There’s been a trope that’s been bothering me for a while in superhero cinema, and I’ve been finding it hard to express the essence of it because it’s rather nebulous and reaches further into the realms of reality and issues that affect us every day than any other, yet I don’t think a film maker would ever admit they’ve done it as to do so may be professional suicide. I can’t provide evidence that what I am about to discuss actually happens. Ultimately, that remains within the heads of producers and directors. I’ve been following superhero media for a long time, and if it’s just coincidence, then it happens a lot.
Let us talk about a tactic used most often in the seedier end of the superhero film industry: CONTROVERSY! Controversy of course leads to mentions and page views on the internet. Sometimes controversy can be a very good thing for a film.

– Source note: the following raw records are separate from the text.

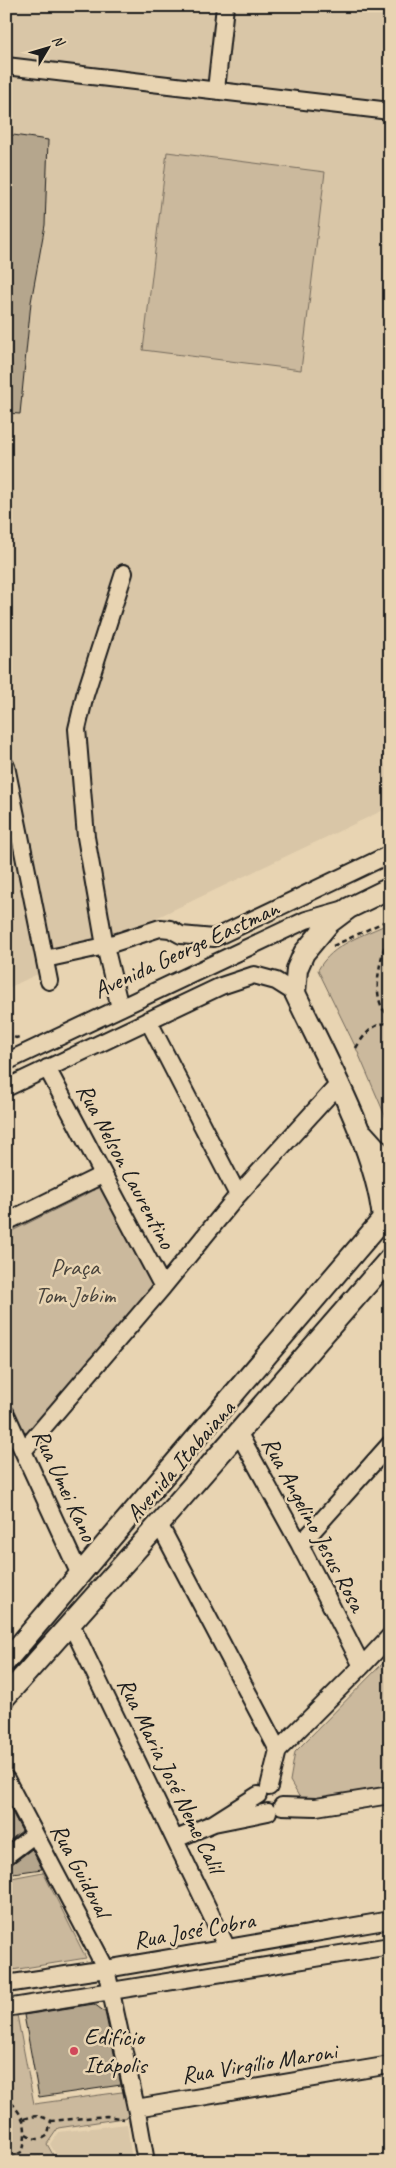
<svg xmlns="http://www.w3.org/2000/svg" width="396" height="2168" font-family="Caveat,sans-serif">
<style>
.built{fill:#d9c6a7}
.green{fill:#cbb99d;stroke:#746a5c}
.building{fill:#b5a68d;stroke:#1c1c1c}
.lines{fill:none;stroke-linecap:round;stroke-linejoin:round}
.minor-casing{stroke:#1c1c1c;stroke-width:20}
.major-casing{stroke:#1c1c1c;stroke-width:24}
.path{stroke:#1c1c1c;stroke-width:2.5;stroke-dasharray:5 4;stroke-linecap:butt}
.minor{stroke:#e8d4b2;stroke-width:16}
.major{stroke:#e8d4b2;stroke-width:20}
.poi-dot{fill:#d1495b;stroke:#e8d4b2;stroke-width:2}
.labels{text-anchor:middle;stroke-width:5;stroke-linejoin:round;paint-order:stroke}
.street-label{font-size:24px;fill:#1c1c1c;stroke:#e8d4b2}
.park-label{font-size:24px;fill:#48433c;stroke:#e8d4b2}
.poi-label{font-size:24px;fill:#1c1c1c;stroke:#e8d4b2;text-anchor:start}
</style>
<rect width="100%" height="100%" fill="#e8d4b2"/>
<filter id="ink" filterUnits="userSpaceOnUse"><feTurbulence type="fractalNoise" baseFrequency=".02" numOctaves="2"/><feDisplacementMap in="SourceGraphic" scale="10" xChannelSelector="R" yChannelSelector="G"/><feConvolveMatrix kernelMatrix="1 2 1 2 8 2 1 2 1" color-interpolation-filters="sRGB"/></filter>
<g filter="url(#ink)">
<!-- built -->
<path class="built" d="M6,6H390V807L6,989Z
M127,2124L132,2162H60L50,2144L58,2132Z"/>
<!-- green -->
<path class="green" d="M167,152L325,172L301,370L143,350Z
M390,923V1127L356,1048L318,970C332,944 364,935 390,923Z
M103,1186L157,1291L28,1441L6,1396V1234Z
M390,1656V1792L329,1803L300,1798L290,1781L295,1752Z
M43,1872L86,1958L6,1971V1879Z
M17,2015L34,2104L129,2091L136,2116L58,2128L47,2144L57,2162H43L40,2156L6,2160V2016Z"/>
<!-- building -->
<path class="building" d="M6,134L48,140L45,225L31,302L20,414L6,413Z
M6,1801L22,1831L6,1843Z
M32,1849L42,1869L6,1874V1866L12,1864Z
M94,2004L105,2012L121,2085L39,2097L24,2015Z"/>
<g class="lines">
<!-- minor casing -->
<g class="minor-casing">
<path id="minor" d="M6,66L390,111
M216,90L225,6
M6,766L49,981
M45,959L105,946L160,928L170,929L181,935L214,938L390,854
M120,1008L105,946L86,837L77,729L85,695L124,573
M148,1020L238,1195
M6,1062L306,920L345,909
M47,1068L163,1287
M6,1088L221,986L254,975L276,981L295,993
M6,1222L102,1175
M6,1414L80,1575
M238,1432L300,1545L362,1666
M24,1450L163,1287L238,1195L338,1085
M159,1524L278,1750
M300,1545L390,1444
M71,1624L227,1948
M6,1779L106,1969L138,2117L146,2162
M269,1787L278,1750L362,1666L390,1636
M258,1795L214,1823L268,1812
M282,1806L316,1807L390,1795
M176,1839L214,1823
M6,1856L35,1834
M6,1984L106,1969L390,1920
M6,2008L390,1946
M136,2108L390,2065"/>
</g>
<!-- major casing -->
<g class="major-casing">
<path id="major" d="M363,1134L390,1164
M6,1661L383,1219C376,1147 326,1059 295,993L297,969L304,953L329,923L349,908L390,888
M6,1696L159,1524L390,1258"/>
</g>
<!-- path -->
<path class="path" d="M390,930C382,952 367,1000 390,1017
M333,946L390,919
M6,1033L16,1038L19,1037
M6,1040L14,1039
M356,1048C363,1036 375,1020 390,1024
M6,2095C24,2119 28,2121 23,2151L6,2161
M24,2119C35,2115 40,2115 51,2121L107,2116L124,2119
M26,2134C35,2139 39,2142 48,2135L51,2121"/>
<!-- minor -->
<use href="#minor" class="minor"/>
<!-- major -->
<use href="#major" class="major"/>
</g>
</g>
<!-- markers -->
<circle class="poi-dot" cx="74" cy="2051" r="5"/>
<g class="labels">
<!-- street labels -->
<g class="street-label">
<text transform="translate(186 949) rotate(-25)" y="8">Avenida George Eastman</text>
<text transform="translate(126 1166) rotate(62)" y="8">Rua Nelson Laurentino</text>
<text transform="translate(180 1461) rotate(-49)" y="8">Avenida Itabaiana</text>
<text transform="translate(65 1485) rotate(65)" y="8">Rua Umei Kano</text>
<text transform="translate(314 1524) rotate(62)" y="8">Rua Angelino Jesus Rosa</text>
<text transform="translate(171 1775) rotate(64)" y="8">Rua Maria José Neme Calil</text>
<text transform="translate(81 1870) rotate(62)" y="8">Rua Guidoval</text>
<text transform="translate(194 1930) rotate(-10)" y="8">Rua José Cobra</text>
<text transform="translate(259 2063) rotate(-9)" y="8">Rua Virgílio Maroni</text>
</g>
<!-- park labels -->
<g class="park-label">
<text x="75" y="1275">Praça<tspan x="75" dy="28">Tom Jobim</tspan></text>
</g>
<!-- poi labels -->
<g class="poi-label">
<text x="84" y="2045">Edifício<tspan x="84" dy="28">Itápolis</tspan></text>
</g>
</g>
<!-- margin -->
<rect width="396" height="2168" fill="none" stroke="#e8d4b2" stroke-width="25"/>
<rect x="12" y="12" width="371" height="2143" fill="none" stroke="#1c1c1c" stroke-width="2" filter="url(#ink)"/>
<!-- north arrow -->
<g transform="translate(48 48) rotate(52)" stroke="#e8d4b2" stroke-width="4" paint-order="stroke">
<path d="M0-4L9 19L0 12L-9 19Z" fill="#1c1c1c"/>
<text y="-8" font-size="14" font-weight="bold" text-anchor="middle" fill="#1c1c1c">N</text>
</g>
</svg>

Nothing gets a fanboy’s dander up like a healthy bit of controversy. The easiest way to court it is to change something about a character that people are invested in.
At the start of the current age of comic book films, this kind of rage (and therefore heavy promotion for the films as they spread around the internet) was common. Looking back though, I think often they were innocent.
Our first piece of evidence for the defense is Spider-Man and his organic webshooters. In the comics he uses mechanical devices to get his thwip on. Upon watching the film though you don’t get the idea that Peter Parker is a genius in the world Raimi is building (at least not until the sequel) but struggling.
This, for me, indicates it is an innocent change- Raimi is making Spider-Man work, not trying to rile people up.
Another early example would be Wolverine wearing black. This was a huge thing at the time: Wolvie wears yellow! Or at least brown! RUINED FOREVER! The internet rose.
Of course, it would seem Bryan Singer took these comments to heart as he included the famous “Yellow spandex” line in the film to highlight just why a cinematic Logan wouldn’t wear his comic book costume. As if by magic the comics suddenly conformed as they realised black and highlights is a good look. This was a good change.
The prosecution, now. Let’s take a quick look at Wanted. One of the easiest ways to court controversy of course is to change the skin colour of a character (look at the current fuss whenever the actor playing the Doctor is changed and regenerates into a young white male). Wanted, in one of the worst gimmicks in superhero film history, “race swaps” 2 characters, giving us Morgan Freeman representing a former Lex Luthor analogue, and Angelina Jolie replacing a character deliberately designed to be Halle Berry.
Now, although it always generates controversy, I don’t think there’s anything intrinsically wrong in doing this. I think Michael Clarke Duncan was an excellent choice for the Kingpin, for example.
I also don’t have much problem with Morgan Freeman’s presence in Wanted. He’s playing an old father – figure with an edge, something that actor can do in his sleep.
Angelina Jolie, however, damages this film heavily by her presence. The character she’s slipping into is a parody of the 70’s blaxploitation heroes like Luke Cage and Blade that populated the industry as it tried desperately to stay relevant. This evisceration of the history of comic books is a major part of the source material and the film is all the worse for the absence of it. There’s no subtext to the Wanted film. There’s hardly a text, actually. This stunt casting ruins a large portion of the entire point to Wanted.
Another recent stunt cast gone wrong was the character of Jenny Olsen in the recent Man of Steel film. Once again, I would be aware that the male to female ratio in superhero films is way, way tilted in the penicular direction and I dislike the misogynistic tint many comics possess, but the apparently random sex change of Jimmy to Jenny Olsen served virtually no purpose but to get people talking. The character does nothing but run from a collapsing building, and in the end I think Snyder didn’t even name the character as Olsen on screen so a turnaround would be possible. So why do it at all?
I hate the Transformers films a lot and someday I may discuss why exactly, but when asked why he put flames on Optimus Prime, Michael Bay responded (and I am paraphrasing) “because they look cool.” As much as I dislike the films and Bay’s choices in them, there’s something admirable in making choices because, you know, IT ROCKS.
There’s also a potentially more insulting aspect to this. With the exception of the double stunt casting mentioned, the changes made to these characters always seem to move them down the chain of “privilege”. Are we supposed to be impressed that a white character is now black? Or that a man is now a woman?
How about some good dialogue between female characters that don’t revolve around men? Or some black characters that aren’t either street or torn from the Fresh Prince?
That’s probably the biggest crime here.
You’ll have to excuse me now, I’m being replaced with Ben Affleck.